The amount of data created online last year would fill 57.5 billion 32-GB Apple iPads, which, stacked up, would form a mountain 25 times higher than Mount Fuji.

This “big data” presents opportunity ― and obstacles ― for auto financiers, said Don Goin, chief information officer at Capital One Auto Finance, during a technology presentation at the recent Auto Finance Summit.

Big data refers to large, complex data sets that have become awkward or impractical to manipulate with traditional database-management tools. Amazon.com’s book recommendations or Google’s ability to correct spelling and offer alternate search-term ideas are driven by big data.

“The growth of data over the last couple years is absolutely staggering,” Goin said.

For instance, Twitter users now send a billion tweets every two and half days. By comparison, it took more than three years for the social media site’s first billion Tweets to be sent.

Last year, 1.8 zettabytes ― the equivalent of 1.8 billion terabytes ― of data were created. To put that statistic in perspective, Goin said that 1.8 ZB of data is equivalent to 200 billion high-definition movies, each of which is 120 minutes long. It would take one person 47 million years of round-the-clock viewing to watch them all.

With such massive amounts of information, lenders must first scout out data-warehousing options.
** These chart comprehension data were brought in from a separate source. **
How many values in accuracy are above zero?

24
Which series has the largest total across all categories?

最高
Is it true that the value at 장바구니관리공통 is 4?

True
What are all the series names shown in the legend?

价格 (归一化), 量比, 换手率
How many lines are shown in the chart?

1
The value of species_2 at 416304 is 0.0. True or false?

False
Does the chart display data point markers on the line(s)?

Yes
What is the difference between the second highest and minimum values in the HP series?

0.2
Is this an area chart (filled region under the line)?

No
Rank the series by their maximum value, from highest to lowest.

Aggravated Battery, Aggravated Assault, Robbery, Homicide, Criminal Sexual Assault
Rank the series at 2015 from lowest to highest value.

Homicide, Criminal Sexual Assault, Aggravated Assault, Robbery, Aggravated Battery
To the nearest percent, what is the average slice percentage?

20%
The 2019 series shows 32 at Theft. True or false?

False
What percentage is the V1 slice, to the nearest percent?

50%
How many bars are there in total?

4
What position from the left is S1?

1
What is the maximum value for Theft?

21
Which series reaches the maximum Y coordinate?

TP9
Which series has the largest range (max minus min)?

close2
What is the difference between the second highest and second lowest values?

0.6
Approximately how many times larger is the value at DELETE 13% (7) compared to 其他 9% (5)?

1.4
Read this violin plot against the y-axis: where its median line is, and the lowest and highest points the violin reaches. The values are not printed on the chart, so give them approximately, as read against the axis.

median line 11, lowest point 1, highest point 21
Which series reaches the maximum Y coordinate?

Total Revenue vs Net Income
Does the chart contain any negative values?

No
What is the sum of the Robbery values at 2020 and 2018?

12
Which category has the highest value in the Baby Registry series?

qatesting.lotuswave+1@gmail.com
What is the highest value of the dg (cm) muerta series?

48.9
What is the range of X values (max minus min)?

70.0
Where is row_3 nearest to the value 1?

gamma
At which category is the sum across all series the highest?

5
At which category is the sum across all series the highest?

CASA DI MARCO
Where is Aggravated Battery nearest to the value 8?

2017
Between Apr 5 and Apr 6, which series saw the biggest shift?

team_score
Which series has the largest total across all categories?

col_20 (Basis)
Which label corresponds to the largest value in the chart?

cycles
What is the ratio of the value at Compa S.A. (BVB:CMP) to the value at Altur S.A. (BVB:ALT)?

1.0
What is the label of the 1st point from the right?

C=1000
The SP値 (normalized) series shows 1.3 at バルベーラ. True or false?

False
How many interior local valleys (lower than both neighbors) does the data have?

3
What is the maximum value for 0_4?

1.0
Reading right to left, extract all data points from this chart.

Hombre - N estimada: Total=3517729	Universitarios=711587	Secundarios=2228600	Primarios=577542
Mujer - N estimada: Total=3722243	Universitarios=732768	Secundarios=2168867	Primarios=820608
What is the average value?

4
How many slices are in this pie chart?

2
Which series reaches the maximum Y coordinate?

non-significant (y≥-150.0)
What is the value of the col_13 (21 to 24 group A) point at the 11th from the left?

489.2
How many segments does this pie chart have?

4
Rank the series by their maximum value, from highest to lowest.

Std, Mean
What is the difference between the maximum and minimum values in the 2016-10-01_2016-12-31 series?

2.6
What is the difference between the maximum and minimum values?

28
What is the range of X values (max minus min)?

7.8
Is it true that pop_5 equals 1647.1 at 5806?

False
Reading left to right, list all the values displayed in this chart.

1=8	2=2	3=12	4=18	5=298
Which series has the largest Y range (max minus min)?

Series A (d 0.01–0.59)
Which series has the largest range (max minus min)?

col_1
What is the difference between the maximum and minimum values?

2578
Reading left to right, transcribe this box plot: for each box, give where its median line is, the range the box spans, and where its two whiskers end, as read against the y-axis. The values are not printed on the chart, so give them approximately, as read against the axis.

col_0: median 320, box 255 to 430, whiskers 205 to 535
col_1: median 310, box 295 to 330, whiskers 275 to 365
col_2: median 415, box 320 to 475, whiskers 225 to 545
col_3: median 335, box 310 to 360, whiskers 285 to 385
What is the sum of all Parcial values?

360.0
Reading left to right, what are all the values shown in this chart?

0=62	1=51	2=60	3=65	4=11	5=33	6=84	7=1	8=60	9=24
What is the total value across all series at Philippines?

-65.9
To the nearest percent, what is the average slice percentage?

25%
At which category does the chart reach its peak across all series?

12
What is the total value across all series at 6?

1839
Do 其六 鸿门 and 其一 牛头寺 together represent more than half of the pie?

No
Goin mentioned a handful of open-source systems ― including Hadoop (www.hadoop.apache.org), Mahout (www.mahout.apache.org), and Hive (www.hive.apache.org) ― which can capture, manage, analyze and act on big data sets.

The primary challenge for lenders involves deciding how to most effectively harness the information being stored. “Assemble a nice repository of data, then spend time thinking about crunchy questions,” he said. “Then structure the plan around those.”

Marketing, customer acquisition and retention, and fraud prevention are all potential opportunities that auto financiers can leverage, he said.

Some of Goin’s ideas:

• Correlate how many people check in, using a service like Foursquare.com, at dealerships, or how many “like” a certain dealer on Facebook, then use proximity marketing to attract customers.

• Analyze how satisfied customers are with specific services, as compared with the customer experience overall. “When customers get loans at Capital One, we want them to think it’s the best experience they’ve ever had,” he said. “We want it to be really easy for them to do business with us.”

• Identify trends that correlate to fraud. Goin mentioned an effort in which credit bureau Equifax (www.equifax.com) applied big data to determine that scammers who create fake credit cards have different buying habits than typical cardholders.

Other possible uses for big data include cross-product offers, historical pattern analysis, and social media correlations, Goin said.

“This is more about exploration at this point, trying to discover and understand where this big data is going to take us,” he said.

So far, mostly credit card companies have made big data investments. American Express (www.americanexpress.com) uses the technology to increase customer loyalty through incentives. For instance, if a customer checks in at a certain restaurant, AmEx may instantly offer the cardholder a discount.

Barclays (www.barclaysus.com) uses big data to identify retailer-specific trends, deepen customer profiles, and identify and predict spending patterns.

“For all the hype cycles we see in technology, I think this is one [trend] that we should pay attention to,” Goin said.